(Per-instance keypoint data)
■ ■ ■

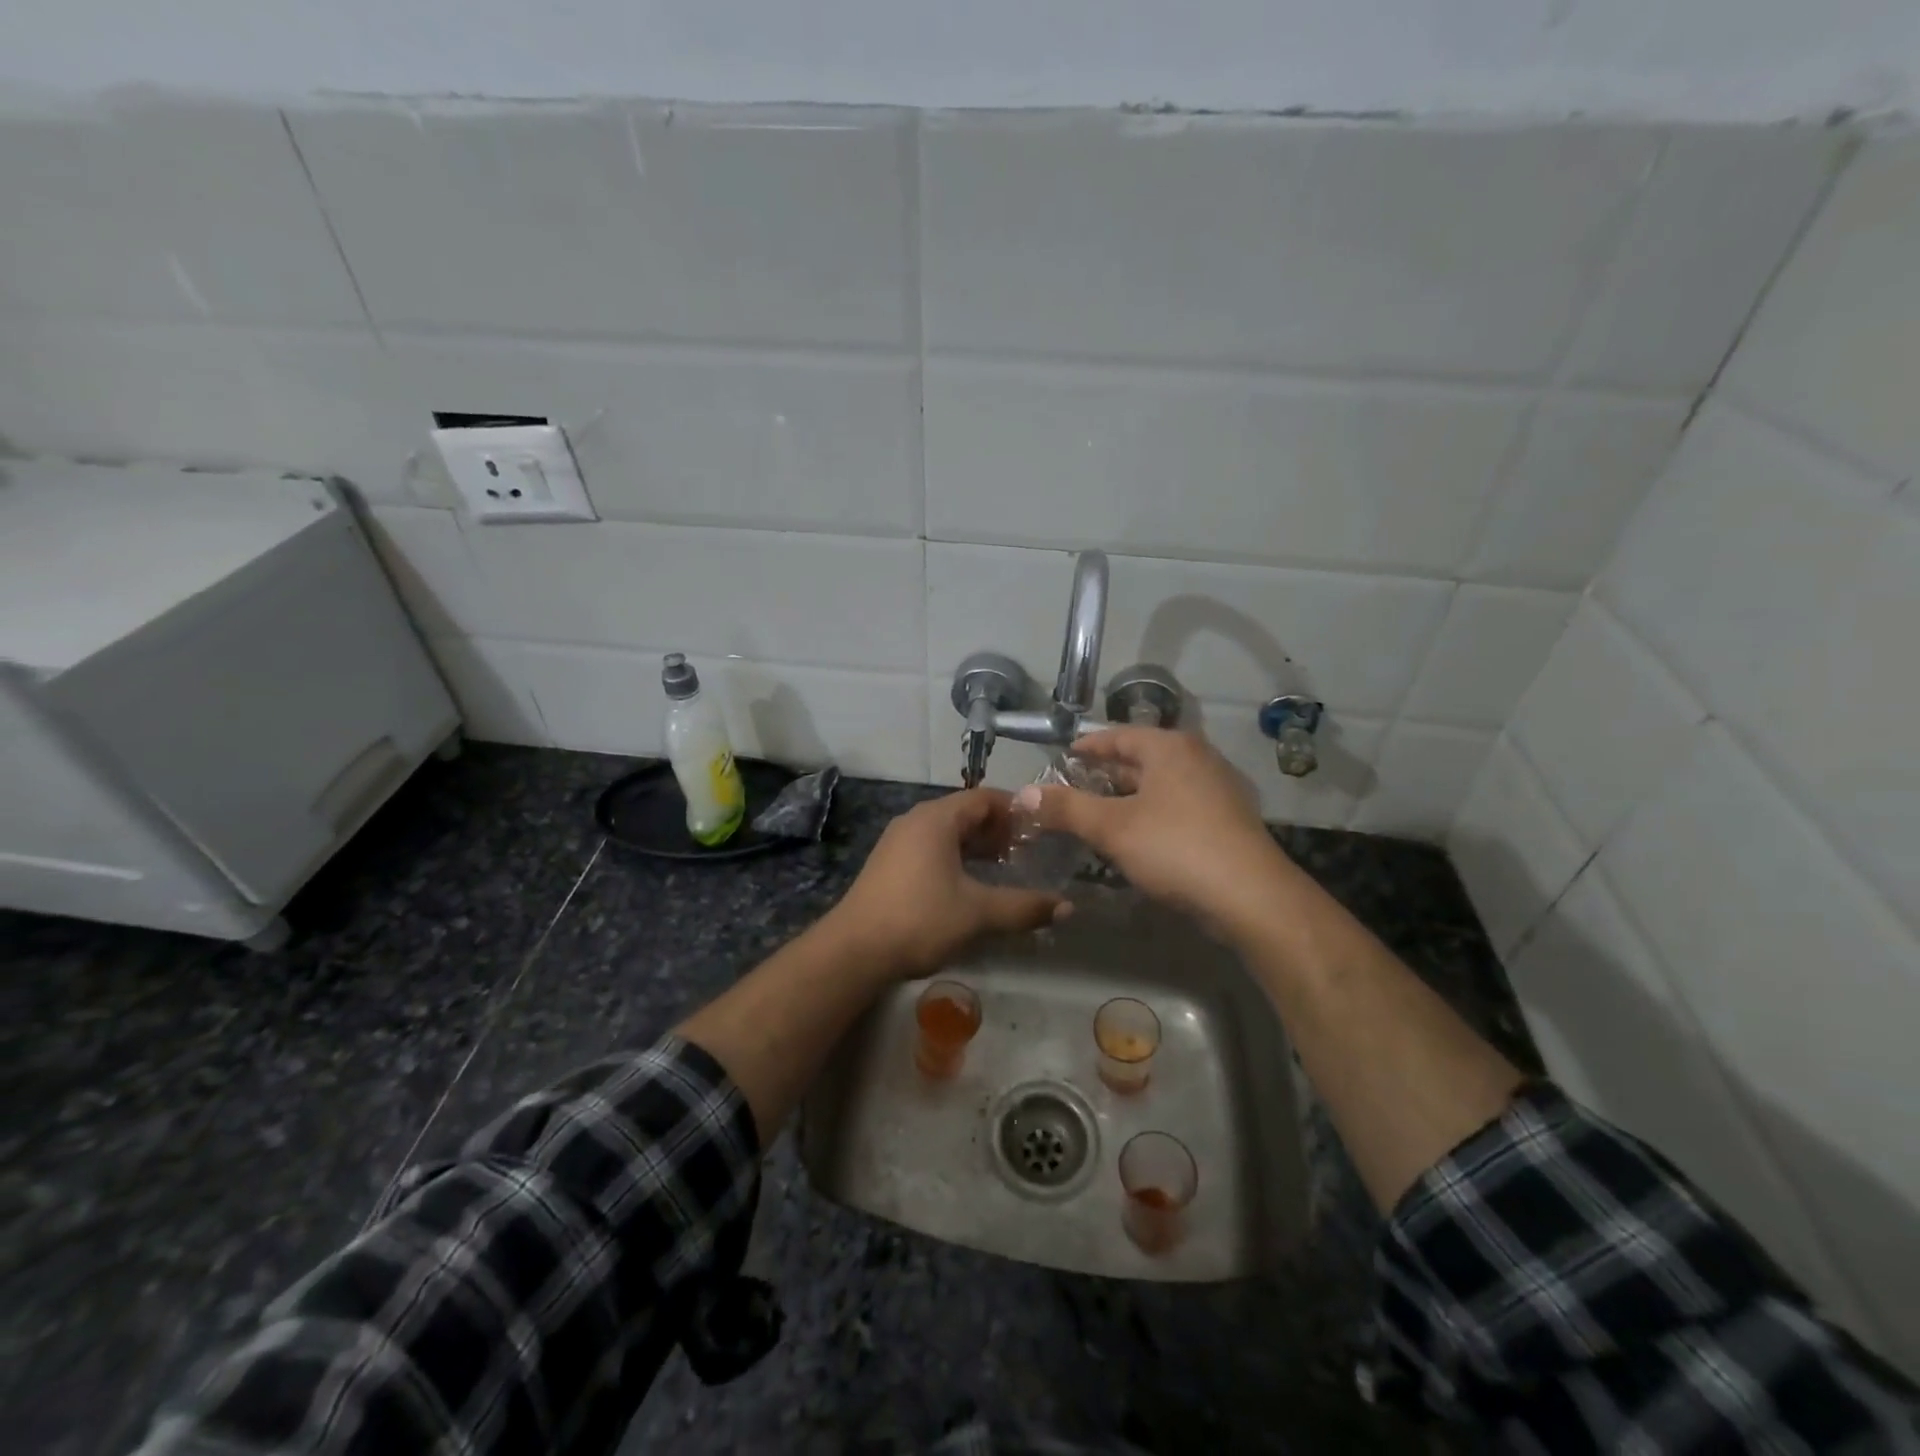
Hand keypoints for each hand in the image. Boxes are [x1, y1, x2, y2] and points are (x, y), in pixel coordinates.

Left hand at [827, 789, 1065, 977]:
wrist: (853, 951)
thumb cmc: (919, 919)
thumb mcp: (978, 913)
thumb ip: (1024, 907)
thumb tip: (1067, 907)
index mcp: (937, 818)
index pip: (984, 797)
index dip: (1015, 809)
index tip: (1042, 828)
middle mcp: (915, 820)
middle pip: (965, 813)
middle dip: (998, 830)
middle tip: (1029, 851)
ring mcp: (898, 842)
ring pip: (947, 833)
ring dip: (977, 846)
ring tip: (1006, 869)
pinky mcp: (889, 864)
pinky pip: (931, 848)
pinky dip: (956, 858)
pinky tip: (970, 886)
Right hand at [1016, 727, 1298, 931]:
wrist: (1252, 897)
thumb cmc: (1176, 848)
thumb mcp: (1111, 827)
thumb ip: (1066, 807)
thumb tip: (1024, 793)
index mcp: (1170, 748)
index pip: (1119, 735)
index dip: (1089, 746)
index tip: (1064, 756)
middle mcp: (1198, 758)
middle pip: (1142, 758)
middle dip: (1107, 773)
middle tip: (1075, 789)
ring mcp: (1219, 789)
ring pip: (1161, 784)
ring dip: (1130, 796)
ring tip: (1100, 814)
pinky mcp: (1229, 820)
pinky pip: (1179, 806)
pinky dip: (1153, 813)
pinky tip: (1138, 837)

■ ■ ■

Omit the pictures, then set down all the remaining data exactly as given.

Hand keypoints for each hand in the image. Boxes are [x1, y1, x2, y2] and points are (x, y), in pixel coordinates.

Left hand at [827, 789, 1065, 977]:
wrist: (853, 951)
thumb cmc: (919, 919)
thumb mcp: (978, 913)
thumb ip: (1024, 907)
thumb tip: (1067, 907)
index mcp: (937, 818)
index pip: (984, 797)
index dip: (1015, 809)
index tip: (1042, 828)
middle mcp: (915, 820)
middle pip: (965, 813)
middle dip: (998, 830)
middle tip: (1029, 851)
ring mcp: (898, 842)
ring pip: (947, 833)
ring dip: (977, 846)
ring tip: (1006, 869)
pinky mcp: (889, 864)
pinky pip: (931, 848)
pinky dip: (956, 858)
pinky tip: (970, 886)
Right hand at [1016, 727, 1298, 931]:
wrist: (1252, 897)
thumb cmc: (1176, 848)
thumb mcp: (1111, 827)
thumb ip: (1066, 807)
thumb tip: (1024, 793)
index mcp: (1170, 748)
index pip: (1119, 735)
index dip: (1089, 746)
index tip: (1064, 756)
middle mcp: (1198, 758)
middle pip: (1142, 758)
middle dip: (1107, 773)
middle tip: (1075, 789)
ring mcp: (1219, 789)
ring pip: (1161, 784)
ring dip: (1130, 796)
ring tip: (1100, 814)
pinky mcp: (1229, 820)
pinky pip: (1179, 806)
pinky dip: (1153, 813)
pinky tip: (1138, 837)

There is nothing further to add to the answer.